The September 2017 non-farm payroll was originally reported as a 33k decline, but has since been revised to a 92k increase, still well below trend which was running around 170k at that time. Leisure and hospitality was particularly sharply below trend. We do not feel that there has been much change in underlying trend this month, but the hurricanes clearly provide downside risk, while a strike at Boeing is likely to explain most of what we expect will be a 40k decline in manufacturing.
Adding to downside risk is the fact that September’s data was above trend, perhaps in part because seasonal adjustments are supportive in September. Seasonal adjustments are negative in October. If September saw fewer seasonal layoffs than usual October may see fewer seasonal hirings than usual, even without the likely impact of bad weather. Bad weather usually impacts the workweek, but with September’s workweek already below trend at 34.2 hours we look for no change in October, though a dip is more likely than a rise.

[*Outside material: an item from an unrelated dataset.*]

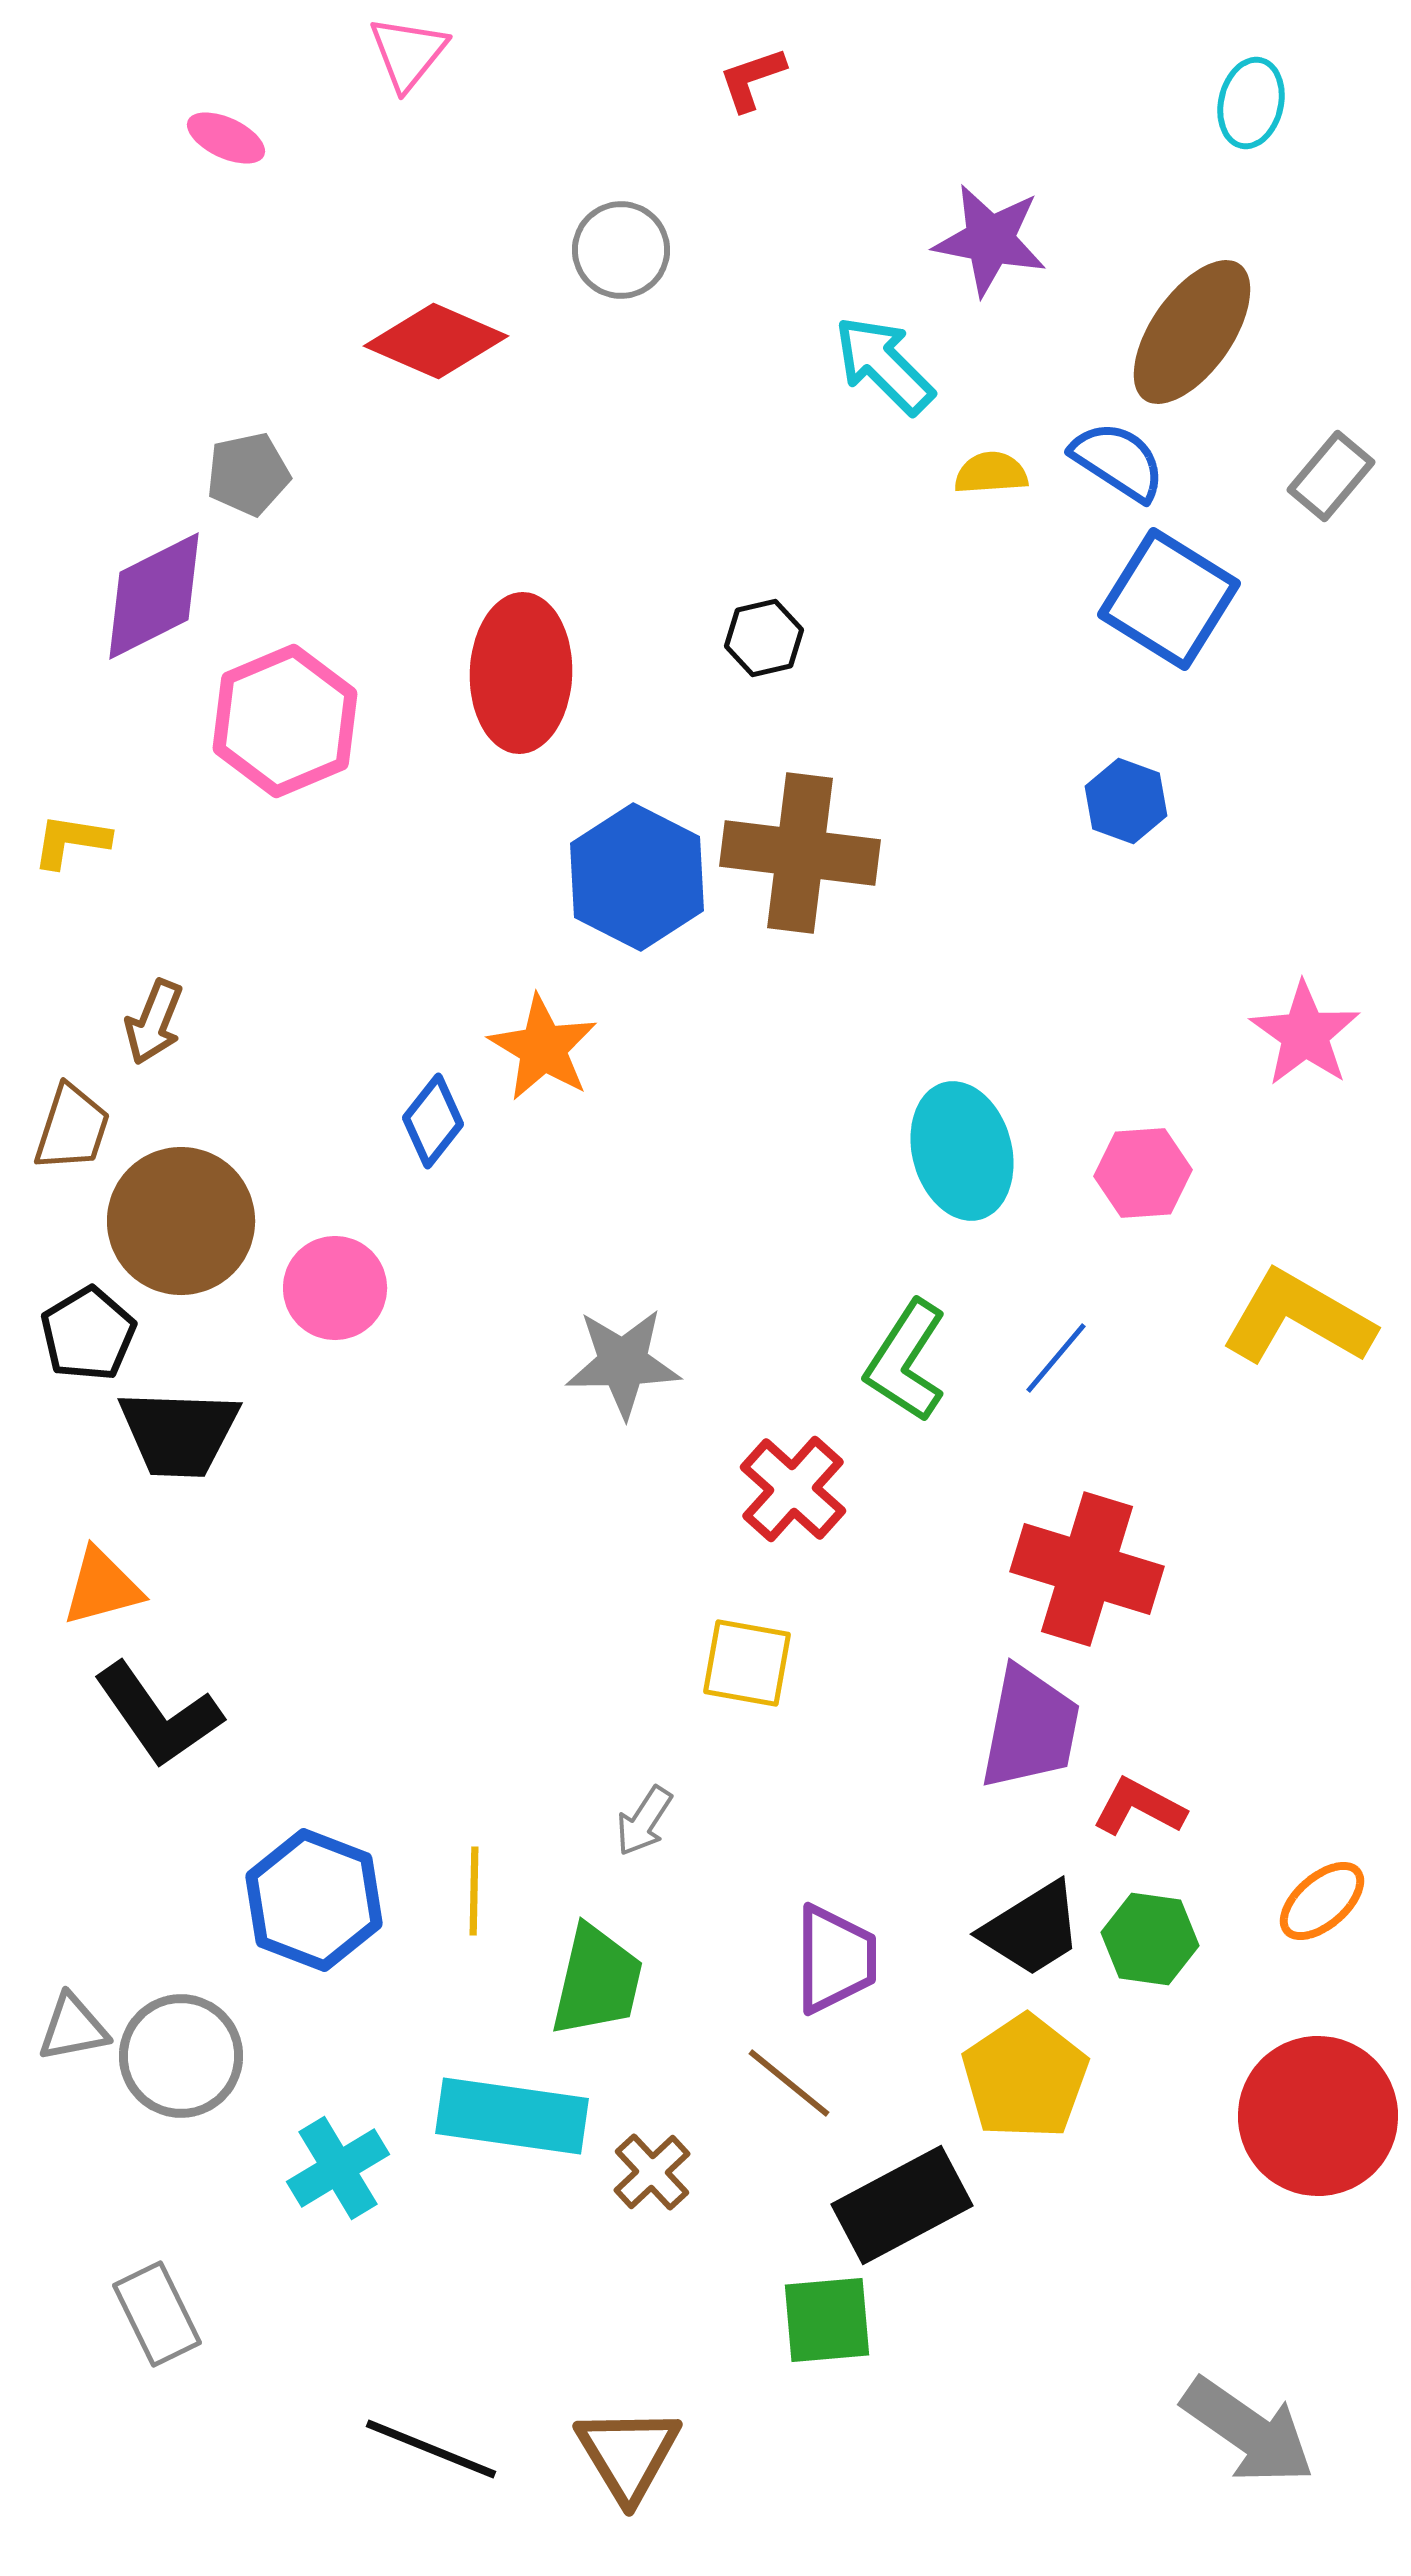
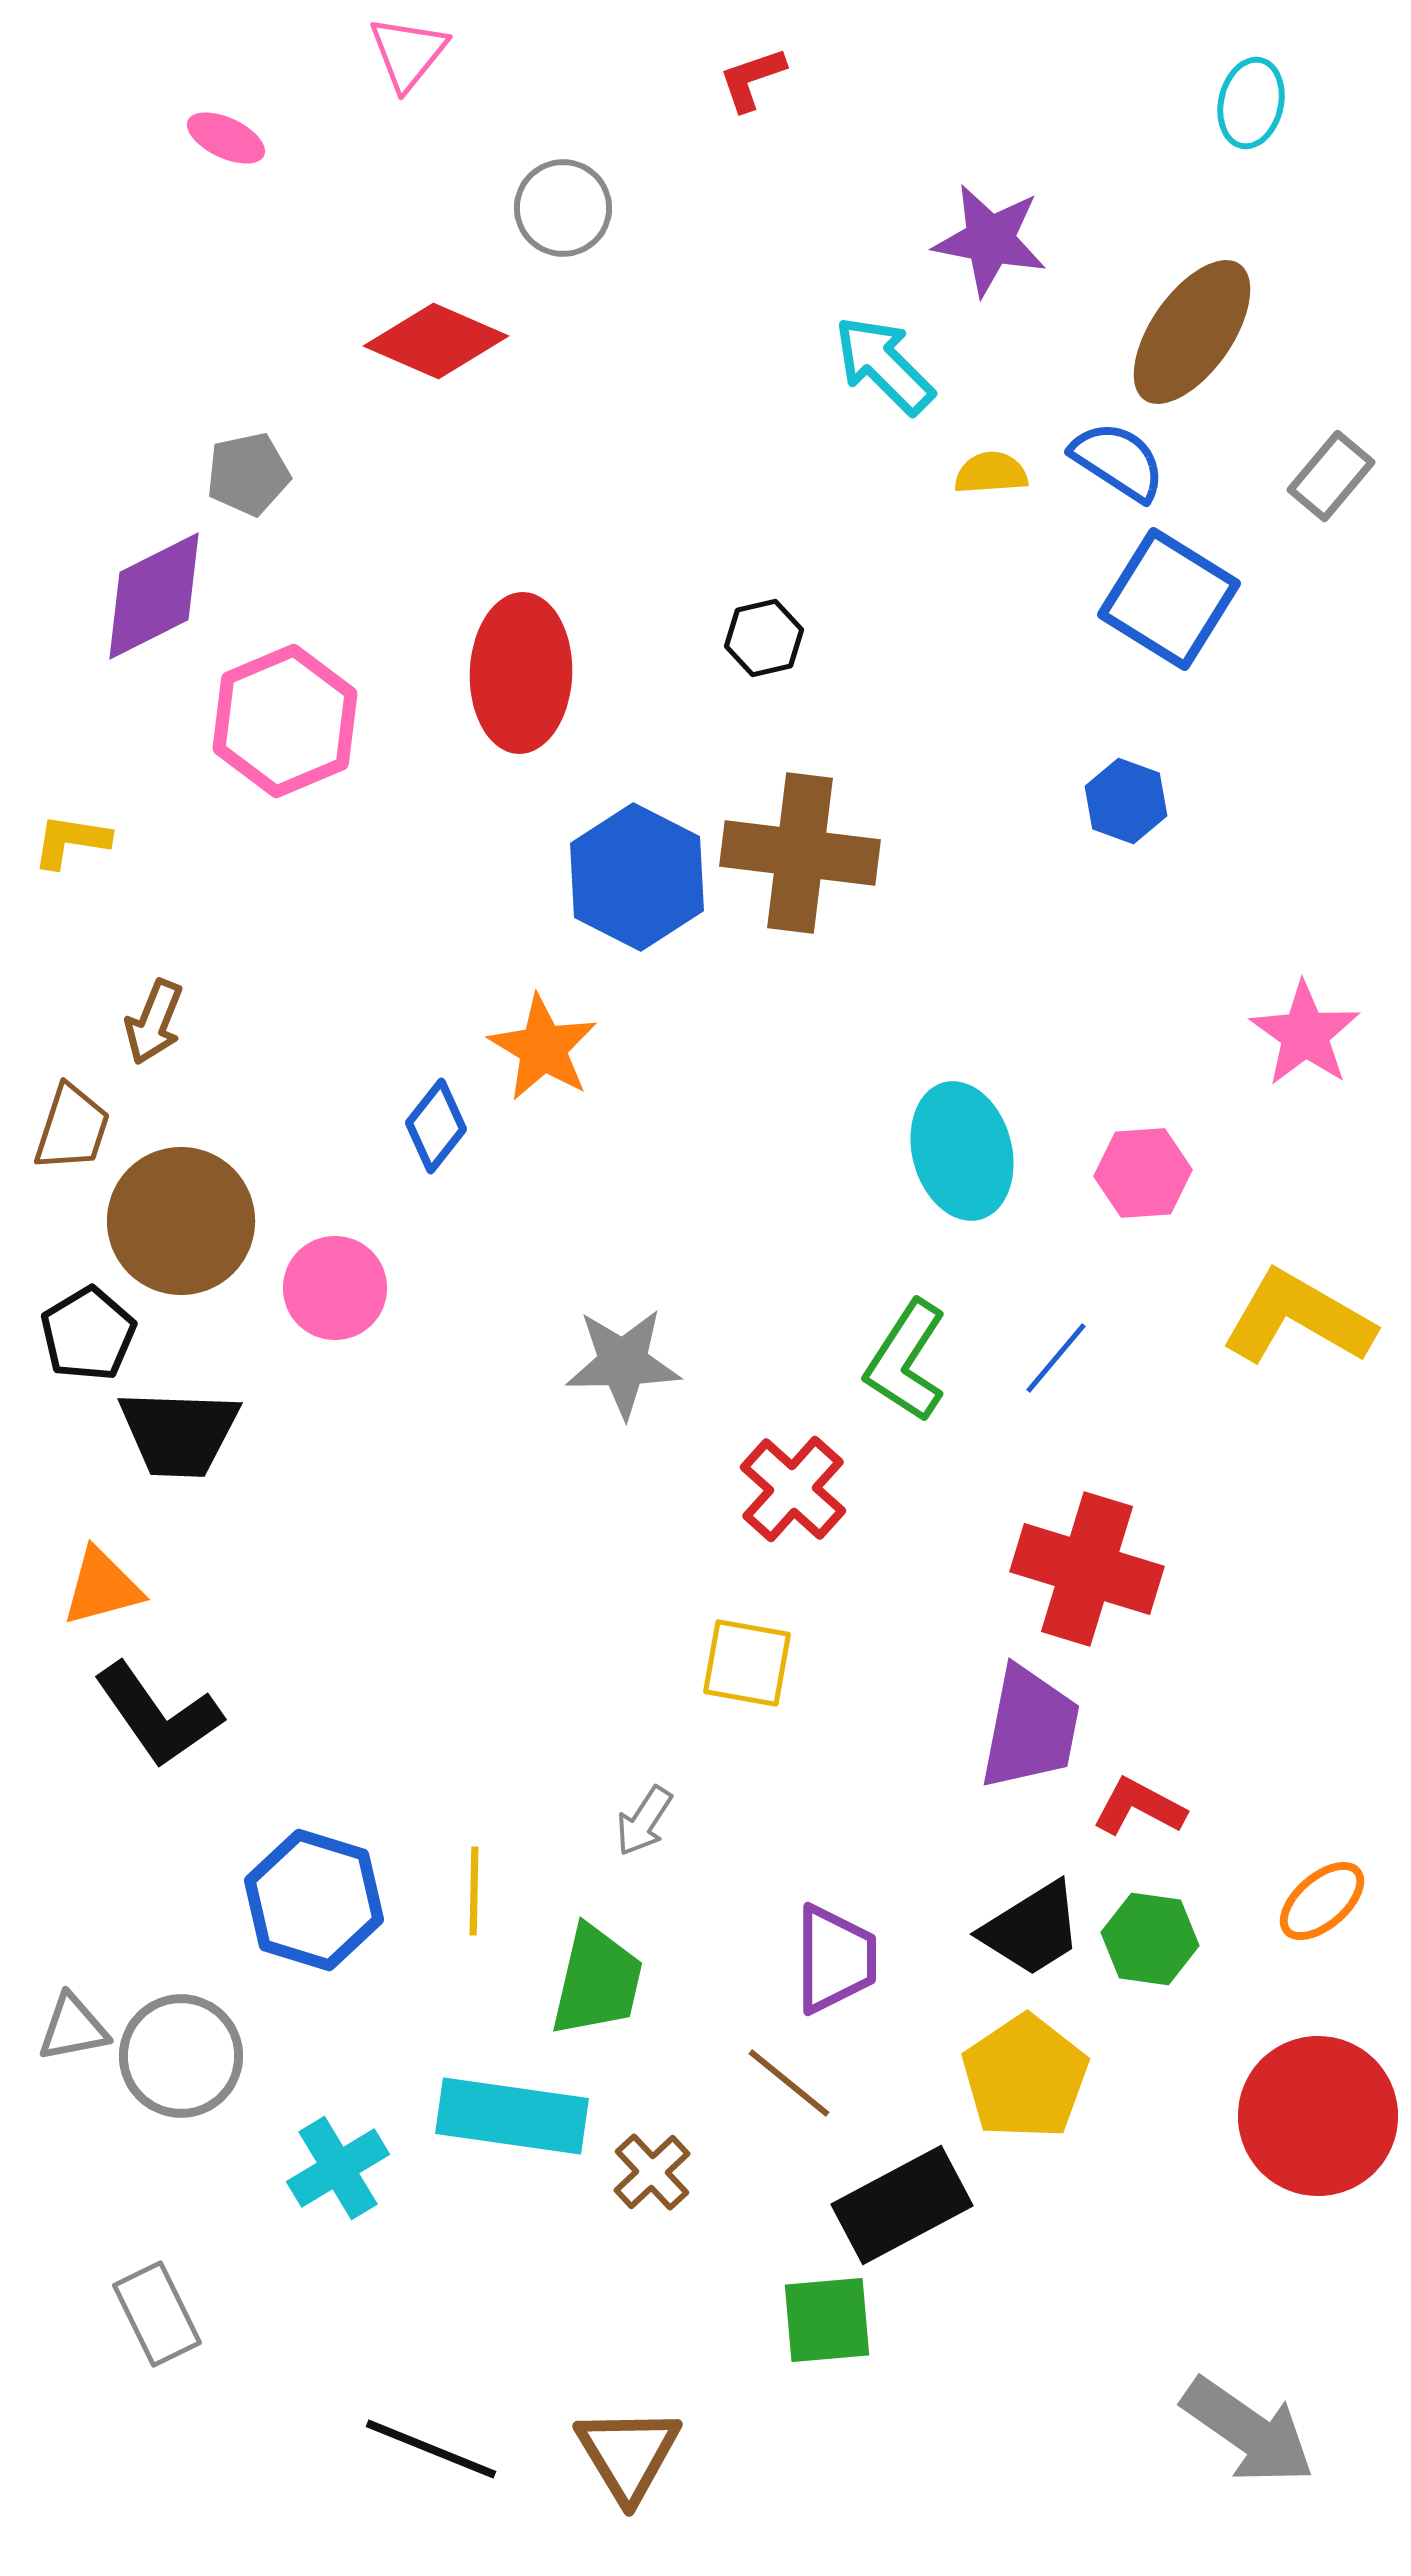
gray circle at (621, 250): moved 58 px left, 42 px up
blue diamond at (433, 1121): moved 3 px right, 5 px down
blue hexagon at (314, 1900): rotated 4 degrees counterclockwise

We expect the unemployment rate to be unchanged at 4.1%, with hurricane likely to restrain growth in the labor force as well as employment. September’s dip in unemployment saw the rate slip to 4.052% before rounding. If the household survey’s estimate of employment growth matches the 75k we expect from non-farm payrolls then the labor force would have to rise by more than 250k to see unemployment round up to 4.2%. We expect the labor force to rise by 150k, leaving the rate at 4.1%.
If employment growth is restrained by job loss concentrated in the low paying leisure and hospitality sector, this could bias average hourly earnings upwards, as could any weakness in the workweek. This leads us to expect a second straight 0.4% increase in average hourly earnings, on the firm side of trend, lifting yr/yr growth to a seven month high of 4.1%, from 4.0% in September.